**Task:** In the records below, edit the lines from the one containing "selects a random" up to and including the one containing "(as well as", changing "auditors" to "inspectors" and keeping everything else the same. Return only those lines.

**Data provided:**
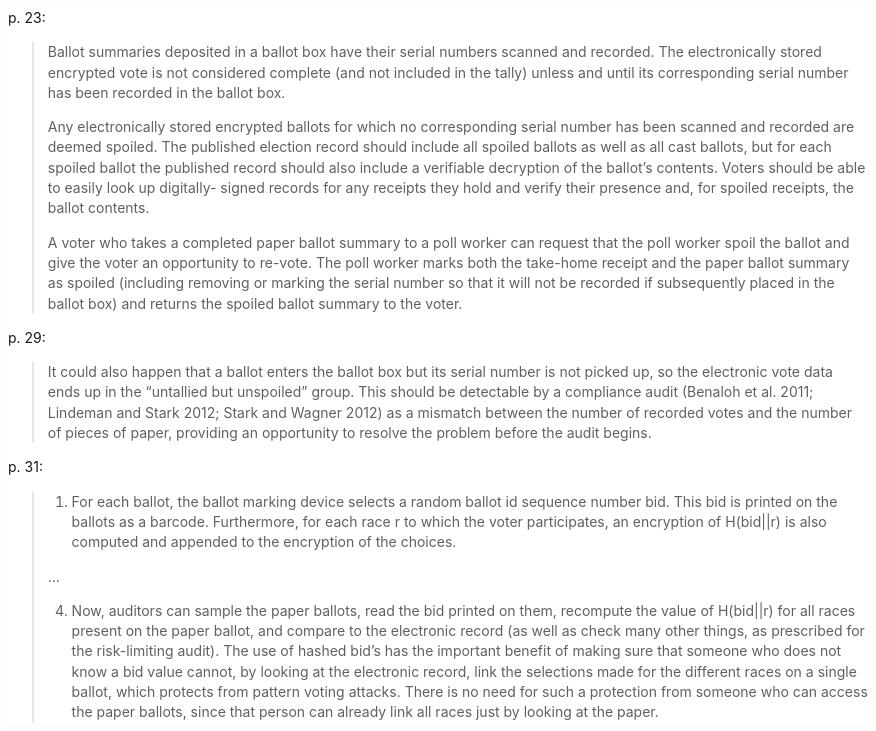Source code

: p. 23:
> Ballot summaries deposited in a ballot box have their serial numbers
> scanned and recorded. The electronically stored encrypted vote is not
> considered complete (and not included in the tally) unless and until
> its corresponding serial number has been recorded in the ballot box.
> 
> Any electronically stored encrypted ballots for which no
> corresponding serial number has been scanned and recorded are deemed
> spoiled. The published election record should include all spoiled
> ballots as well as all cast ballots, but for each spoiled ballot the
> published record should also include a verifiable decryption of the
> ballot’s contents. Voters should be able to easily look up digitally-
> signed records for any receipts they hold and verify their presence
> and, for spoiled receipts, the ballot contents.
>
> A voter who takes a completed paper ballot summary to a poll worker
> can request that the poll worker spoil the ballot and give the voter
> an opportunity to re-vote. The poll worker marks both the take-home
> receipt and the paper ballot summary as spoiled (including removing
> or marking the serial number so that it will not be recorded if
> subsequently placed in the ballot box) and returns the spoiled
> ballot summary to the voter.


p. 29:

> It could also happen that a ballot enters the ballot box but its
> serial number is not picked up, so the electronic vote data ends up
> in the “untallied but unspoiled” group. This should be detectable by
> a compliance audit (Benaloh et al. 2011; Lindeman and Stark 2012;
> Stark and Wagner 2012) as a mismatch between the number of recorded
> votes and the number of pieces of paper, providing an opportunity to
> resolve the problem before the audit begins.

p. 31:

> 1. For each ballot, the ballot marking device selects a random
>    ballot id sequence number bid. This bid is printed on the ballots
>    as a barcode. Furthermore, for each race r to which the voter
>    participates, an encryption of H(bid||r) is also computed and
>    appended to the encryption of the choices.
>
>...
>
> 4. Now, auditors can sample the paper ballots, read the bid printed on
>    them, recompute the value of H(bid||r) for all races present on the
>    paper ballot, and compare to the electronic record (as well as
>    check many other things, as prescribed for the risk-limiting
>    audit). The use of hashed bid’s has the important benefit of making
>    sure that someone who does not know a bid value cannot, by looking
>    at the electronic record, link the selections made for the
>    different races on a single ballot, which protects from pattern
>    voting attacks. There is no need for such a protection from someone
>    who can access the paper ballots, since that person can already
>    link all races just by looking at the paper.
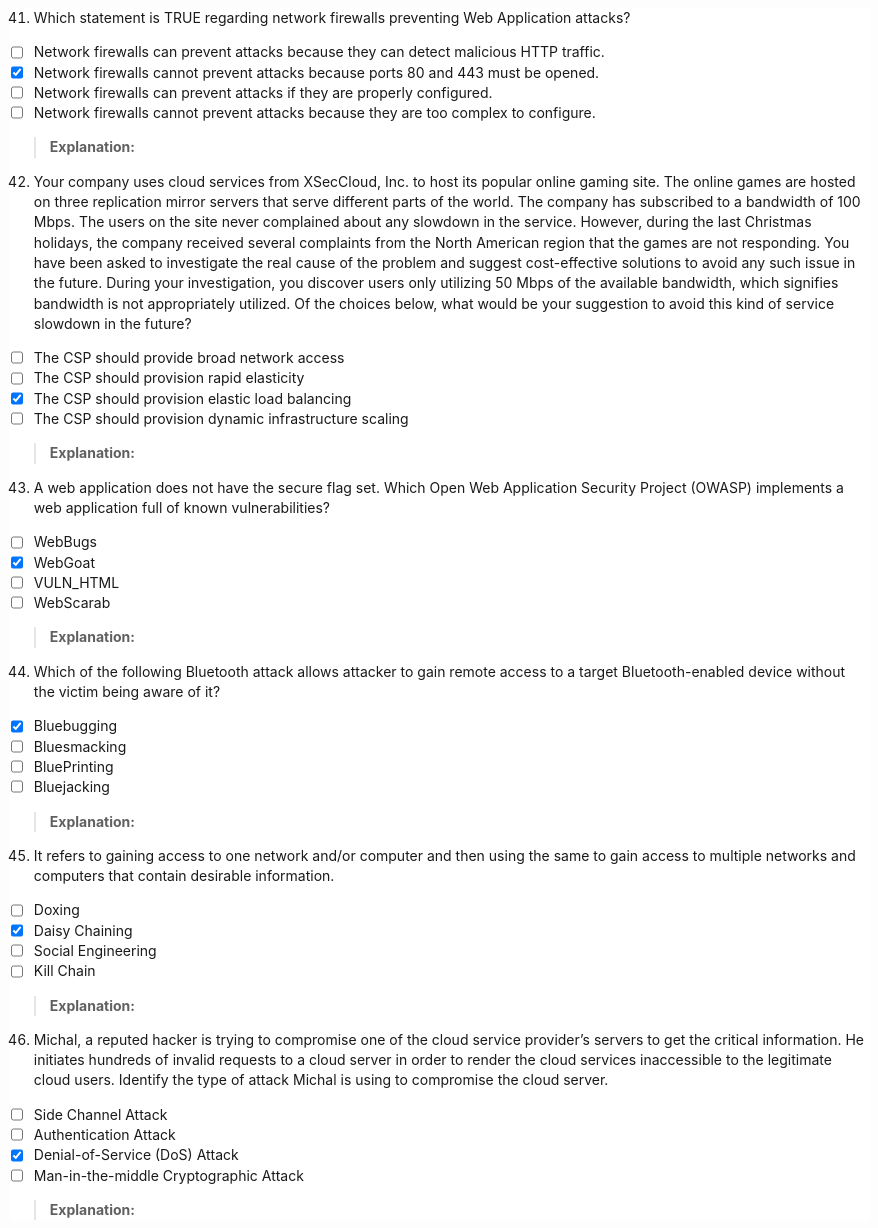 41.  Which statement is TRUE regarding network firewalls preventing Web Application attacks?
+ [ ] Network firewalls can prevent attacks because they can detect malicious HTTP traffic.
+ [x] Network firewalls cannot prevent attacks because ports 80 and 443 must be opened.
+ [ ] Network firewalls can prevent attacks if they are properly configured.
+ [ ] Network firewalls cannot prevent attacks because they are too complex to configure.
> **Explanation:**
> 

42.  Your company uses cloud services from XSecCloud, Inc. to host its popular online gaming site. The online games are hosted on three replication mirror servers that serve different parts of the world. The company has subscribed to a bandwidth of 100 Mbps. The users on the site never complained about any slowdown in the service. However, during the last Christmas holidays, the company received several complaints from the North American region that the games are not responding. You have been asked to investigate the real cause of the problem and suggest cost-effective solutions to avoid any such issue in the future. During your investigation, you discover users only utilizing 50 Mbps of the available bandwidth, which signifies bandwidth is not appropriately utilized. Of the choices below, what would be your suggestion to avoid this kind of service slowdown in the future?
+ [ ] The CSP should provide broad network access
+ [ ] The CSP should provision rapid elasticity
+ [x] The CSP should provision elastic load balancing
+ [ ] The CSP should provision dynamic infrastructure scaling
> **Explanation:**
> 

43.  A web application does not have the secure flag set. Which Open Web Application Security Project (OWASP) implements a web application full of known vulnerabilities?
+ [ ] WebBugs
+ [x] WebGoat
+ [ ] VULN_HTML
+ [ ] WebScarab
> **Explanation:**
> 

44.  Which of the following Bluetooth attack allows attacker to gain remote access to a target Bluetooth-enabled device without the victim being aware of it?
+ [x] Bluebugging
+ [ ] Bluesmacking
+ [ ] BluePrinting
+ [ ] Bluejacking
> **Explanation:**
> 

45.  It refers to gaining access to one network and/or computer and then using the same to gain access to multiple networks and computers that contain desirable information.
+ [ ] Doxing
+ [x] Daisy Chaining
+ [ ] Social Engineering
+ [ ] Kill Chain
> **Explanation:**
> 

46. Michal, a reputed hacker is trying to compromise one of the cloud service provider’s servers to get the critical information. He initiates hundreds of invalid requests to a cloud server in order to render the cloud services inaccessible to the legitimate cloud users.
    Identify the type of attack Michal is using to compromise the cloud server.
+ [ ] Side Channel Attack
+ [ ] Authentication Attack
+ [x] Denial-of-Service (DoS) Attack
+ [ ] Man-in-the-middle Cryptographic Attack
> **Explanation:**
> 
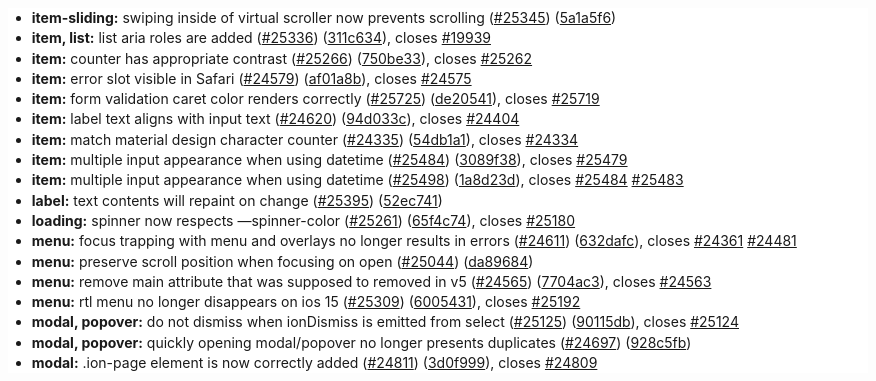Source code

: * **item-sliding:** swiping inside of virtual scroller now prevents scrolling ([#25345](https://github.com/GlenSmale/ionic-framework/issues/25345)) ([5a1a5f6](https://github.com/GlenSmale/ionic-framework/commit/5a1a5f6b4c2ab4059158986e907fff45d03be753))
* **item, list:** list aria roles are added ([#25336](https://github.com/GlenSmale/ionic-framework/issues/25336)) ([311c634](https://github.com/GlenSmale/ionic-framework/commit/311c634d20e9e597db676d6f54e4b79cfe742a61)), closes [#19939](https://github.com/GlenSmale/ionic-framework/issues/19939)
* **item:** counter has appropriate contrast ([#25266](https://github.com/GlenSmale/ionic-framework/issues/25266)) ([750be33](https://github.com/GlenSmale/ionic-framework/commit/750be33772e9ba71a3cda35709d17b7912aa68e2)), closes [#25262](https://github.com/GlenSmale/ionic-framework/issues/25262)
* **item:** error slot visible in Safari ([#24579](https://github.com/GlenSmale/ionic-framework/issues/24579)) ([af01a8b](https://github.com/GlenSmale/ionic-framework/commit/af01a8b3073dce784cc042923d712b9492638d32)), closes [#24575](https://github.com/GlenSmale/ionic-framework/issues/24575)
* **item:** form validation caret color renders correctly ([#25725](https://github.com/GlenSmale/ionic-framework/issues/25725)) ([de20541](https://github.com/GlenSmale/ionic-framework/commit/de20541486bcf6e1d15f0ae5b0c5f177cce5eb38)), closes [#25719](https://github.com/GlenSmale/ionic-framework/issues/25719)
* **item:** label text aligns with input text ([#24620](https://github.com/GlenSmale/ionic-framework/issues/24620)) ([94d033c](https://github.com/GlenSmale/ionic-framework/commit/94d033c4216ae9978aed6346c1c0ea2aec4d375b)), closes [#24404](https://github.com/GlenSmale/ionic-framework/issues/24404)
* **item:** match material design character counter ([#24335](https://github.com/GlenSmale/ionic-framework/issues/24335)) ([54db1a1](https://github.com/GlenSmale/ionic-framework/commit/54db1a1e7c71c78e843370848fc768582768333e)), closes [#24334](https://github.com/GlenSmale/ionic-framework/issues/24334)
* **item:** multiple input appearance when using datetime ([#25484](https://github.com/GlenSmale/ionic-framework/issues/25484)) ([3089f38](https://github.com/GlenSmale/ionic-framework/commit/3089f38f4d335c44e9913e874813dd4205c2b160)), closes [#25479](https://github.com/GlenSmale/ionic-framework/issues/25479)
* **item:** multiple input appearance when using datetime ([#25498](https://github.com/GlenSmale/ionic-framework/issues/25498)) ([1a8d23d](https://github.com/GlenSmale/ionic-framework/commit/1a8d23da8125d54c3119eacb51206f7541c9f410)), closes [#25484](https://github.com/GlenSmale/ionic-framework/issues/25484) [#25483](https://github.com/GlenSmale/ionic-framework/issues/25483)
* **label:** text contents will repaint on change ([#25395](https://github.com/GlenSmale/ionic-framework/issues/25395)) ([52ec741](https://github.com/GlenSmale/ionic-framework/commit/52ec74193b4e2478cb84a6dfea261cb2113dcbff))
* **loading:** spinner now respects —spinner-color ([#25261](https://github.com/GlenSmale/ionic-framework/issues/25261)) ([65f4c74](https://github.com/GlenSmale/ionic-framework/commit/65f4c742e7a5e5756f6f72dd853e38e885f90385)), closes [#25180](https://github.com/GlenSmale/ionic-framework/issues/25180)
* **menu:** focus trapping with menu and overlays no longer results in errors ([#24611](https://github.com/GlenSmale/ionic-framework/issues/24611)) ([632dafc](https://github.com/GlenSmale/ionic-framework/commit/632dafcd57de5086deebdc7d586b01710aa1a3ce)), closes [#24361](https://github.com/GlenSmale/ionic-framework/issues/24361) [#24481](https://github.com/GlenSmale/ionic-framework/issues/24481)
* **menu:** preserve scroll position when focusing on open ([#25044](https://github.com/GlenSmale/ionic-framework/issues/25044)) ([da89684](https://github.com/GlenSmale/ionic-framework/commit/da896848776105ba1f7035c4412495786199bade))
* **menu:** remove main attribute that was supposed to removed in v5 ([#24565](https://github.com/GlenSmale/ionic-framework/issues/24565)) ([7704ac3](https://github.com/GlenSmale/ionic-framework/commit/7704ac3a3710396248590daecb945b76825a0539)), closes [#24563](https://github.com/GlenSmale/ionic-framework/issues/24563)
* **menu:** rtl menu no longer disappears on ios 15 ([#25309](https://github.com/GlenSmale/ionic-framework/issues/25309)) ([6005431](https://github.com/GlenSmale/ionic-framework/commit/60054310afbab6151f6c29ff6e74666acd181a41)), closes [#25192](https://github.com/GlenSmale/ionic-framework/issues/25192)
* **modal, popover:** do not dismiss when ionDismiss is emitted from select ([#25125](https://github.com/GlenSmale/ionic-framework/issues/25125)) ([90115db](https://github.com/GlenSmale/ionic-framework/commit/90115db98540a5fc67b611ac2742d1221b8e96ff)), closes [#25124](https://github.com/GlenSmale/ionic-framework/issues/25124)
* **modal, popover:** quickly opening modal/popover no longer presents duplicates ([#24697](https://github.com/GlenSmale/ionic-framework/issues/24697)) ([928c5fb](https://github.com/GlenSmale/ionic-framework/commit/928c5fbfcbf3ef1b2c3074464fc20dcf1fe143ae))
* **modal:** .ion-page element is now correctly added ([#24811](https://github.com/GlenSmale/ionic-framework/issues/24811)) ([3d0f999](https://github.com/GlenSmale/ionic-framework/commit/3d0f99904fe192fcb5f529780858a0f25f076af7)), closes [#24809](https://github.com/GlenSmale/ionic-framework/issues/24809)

**Final answer:**
> 1. For each ballot, the ballot marking device selects a random
>    ballot id sequence number bid. This bid is printed on the ballots
>    as a barcode. Furthermore, for each race r to which the voter
>    participates, an encryption of H(bid||r) is also computed and
>    appended to the encryption of the choices.
>
>...
>
> 4. Now, inspectors can sample the paper ballots, read the bid printed on
>    them, recompute the value of H(bid||r) for all races present on the
>    paper ballot, and compare to the electronic record (as well as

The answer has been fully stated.